Receptor binding and G-protein-dependent assays. Schematic representation of receptor binding and major pathways activated by different G proteins. Red indicates the detection points of commonly used HTS assays: GTPγS binding, cAMP detection, IP₃/IP₁ detection, Ca²⁺ flux and reporter expression.

Transfluor^™ and receptor internalization assays. Schematic representation of Transfluor^™ β-arrestin recruitment assay multiplexed with a receptor internalization assay. The receptor is tagged at the C-terminus with RFP, and β-arrestin is tagged with GFP. In the resting state, the receptor is located on the cell membrane and β-arrestin is localized in the cytoplasm (Phase 0). A few seconds to several minutes after stimulation, the receptor is phosphorylated by GRK and β-arrestin is recruited to the cell membrane (Phase 1). β-arrestin binding leads to the internalization of the receptor-β-arrestin complex, initially forming internalization pits (Phase 2). For fast-recycling GPCRs, the receptor dissociates with β-arrestin and returns to the plasma membrane. For slow-recycling GPCRs, the receptor-β-arrestin complex traffics towards the endosome and forms large vesicles (Phase 3).

Non-imaging-based β-arrestin recruitment assays. (A) BRET assay. The GPCR is tagged with a RLuc, and β-arrestin is tagged with GFP, or vice versa. Upon β-arrestin recruitment, the two tags come into close proximity and the light emitted from the RLuc reaction excites the GFP, which then emits a detectable signal at a higher wavelength. (B) Tango^™ assay. β-arrestin is fused to a protease, while GPCR is extended at its C-terminus with a protease cleavage site followed by a transcription factor (TF). Upon β-arrestin recruitment, the TF fused to the receptor is cleaved and enters the nucleus to regulate the transcription of a reporter gene. (C) PathHunter^™ assay. β-arrestin is fused to a deletion mutant of β-galactosidase that is catalytically inactive, and GPCR is tagged with a small fragment derived from the deleted sequence of the enzyme (ProLink^™). Upon GPCR-β-arrestin interaction, the two parts of β-galactosidase are brought into close proximity, which results in cleavage of the substrate and generation of a chemiluminescent signal.

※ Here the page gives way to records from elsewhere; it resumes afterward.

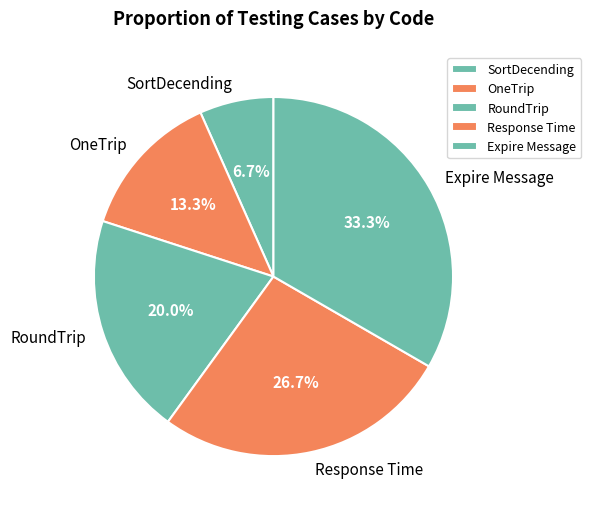

To the nearest percent, what is the difference between the Expire Message and SortDecending slice percentages?

27%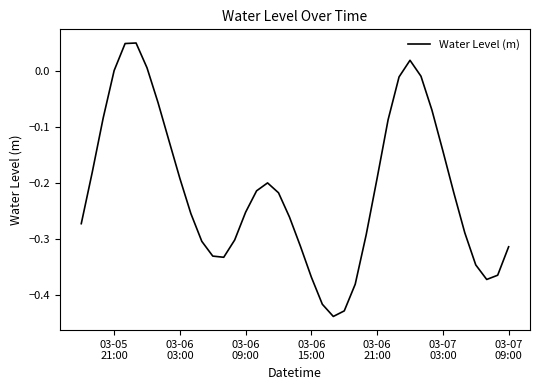

What is the difference between the maximum and minimum values?

0.5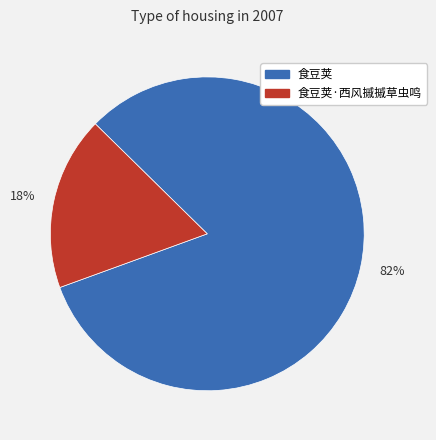

Is 18% the majority of the pie?

No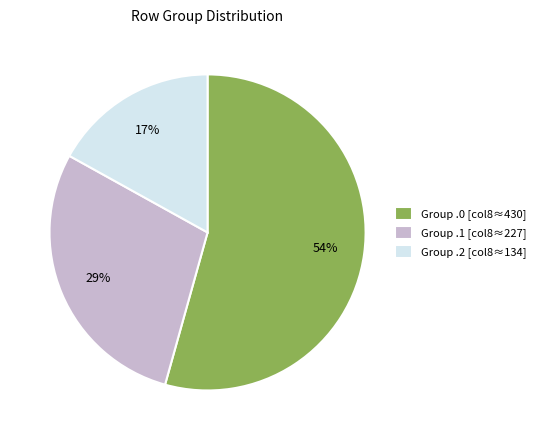

Which category has the smallest portion of the pie?

Group .2 [col8≈134]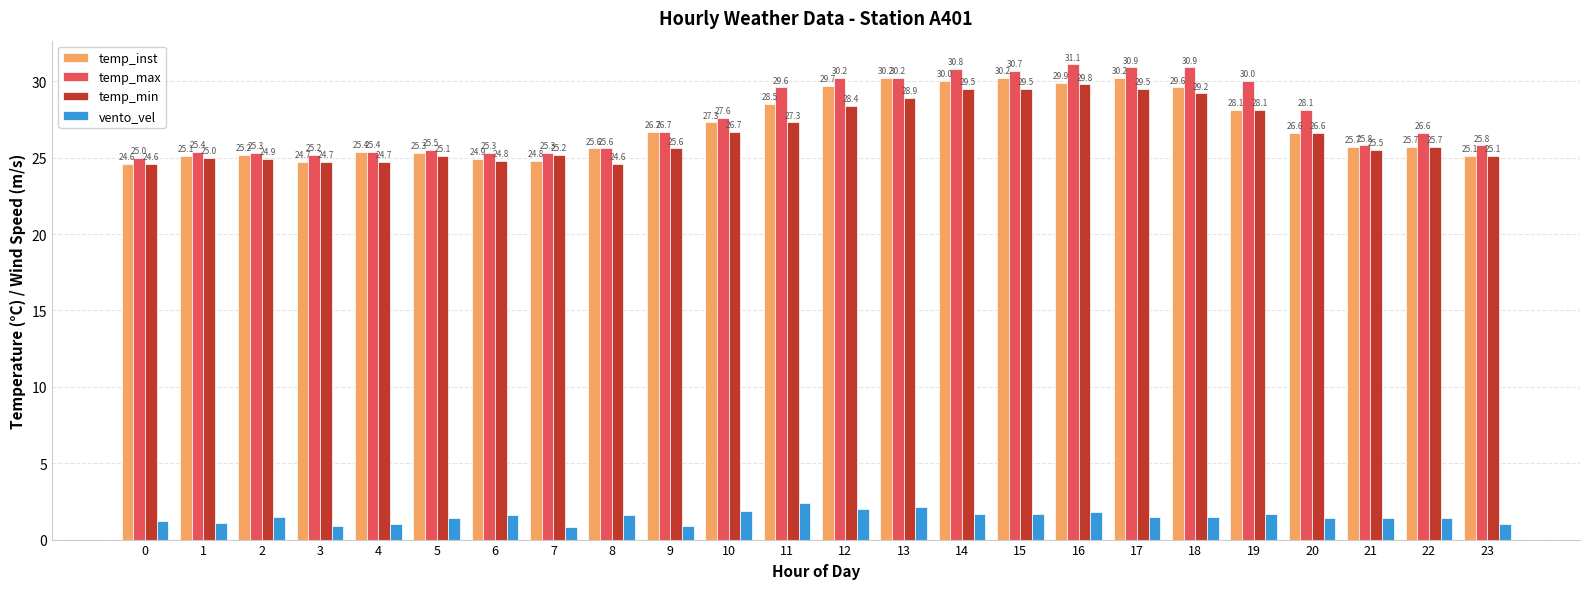

Reading left to right, what are all the values shown in this chart?

temp_inst: 0=24.6	1=25.1	2=25.2	3=24.7	4=25.4	5=25.3	6=24.9	7=24.8	8=25.6	9=26.7	10=27.3	11=28.5	12=29.7	13=30.2	14=30.0	15=30.2	16=29.9	17=30.2	18=29.6	19=28.1	20=26.6	21=25.7	22=25.7	23=25.1
temp_max: 0=25.0	1=25.4	2=25.3	3=25.2	4=25.4	5=25.5	6=25.3	7=25.3	8=25.6	9=26.7	10=27.6	11=29.6	12=30.2	13=30.2	14=30.8	15=30.7	16=31.1	17=30.9	18=30.9	19=30.0	20=28.1	21=25.8	22=26.6	23=25.8
temp_min: 0=24.6	1=25.0	2=24.9	3=24.7	4=24.7	5=25.1	6=24.8	7=25.2	8=24.6	9=25.6	10=26.7	11=27.3	12=28.4	13=28.9	14=29.5	15=29.5	16=29.8	17=29.5	18=29.2	19=28.1	20=26.6	21=25.5	22=25.7	23=25.1
vento_vel: 0=1.2	1=1.1	2=1.5	3=0.9	4=1.0	5=1.4	6=1.6	7=0.8	8=1.6	9=0.9	10=1.9	11=2.4	12=2.0	13=2.1	14=1.7	15=1.7	16=1.8	17=1.5	18=1.5	19=1.7	20=1.4	21=1.4	22=1.4	23=1.0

Principles of the biosensors for label-free, whole-cell detection. (A) Schematic representation of an electrical biosensor. Cells are cultured on the surface of arrayed gold microelectrodes. A low AC voltage at variable frequencies is applied to the cell layer and both the extracellular current and transcellular current are measured. (B) Schematic representation of an optical biosensor. Cells are cultured on the surface of the biosensor with an embedded grating structure. Only the mass redistribution within the bottom portion of cells is directly measured.

Receptor dimerization assays. (A) BRET dimerization assay. GPCRs are tagged with a RLuc donor and a GFP acceptor. Upon receptor dimerization, the two tags come into close proximity and energy transfer occurs. (B) Tag-lite^™ dimerization assay. GPCRs are tagged with either a SNAP- or CLIP-tag at the N-terminus, which can be subsequently labeled with their corresponding cell-impermeable substrates carrying appropriate TR-FRET-compatible fluorophores. (C) PathHunter^™heterodimerization assay. β-arrestin is fused to the larger portion of a β-galactosidase enzyme acceptor, and the ProLink^™ tag is attached to one of the GPCR targets. A second untagged GPCR can be introduced into the cells, and the transactivation effects of the untagged GPCR on the ProLink^™-tagged GPCR can be measured by the recruitment of β-arrestin to the tagged-GPCR using PathHunter detection reagents.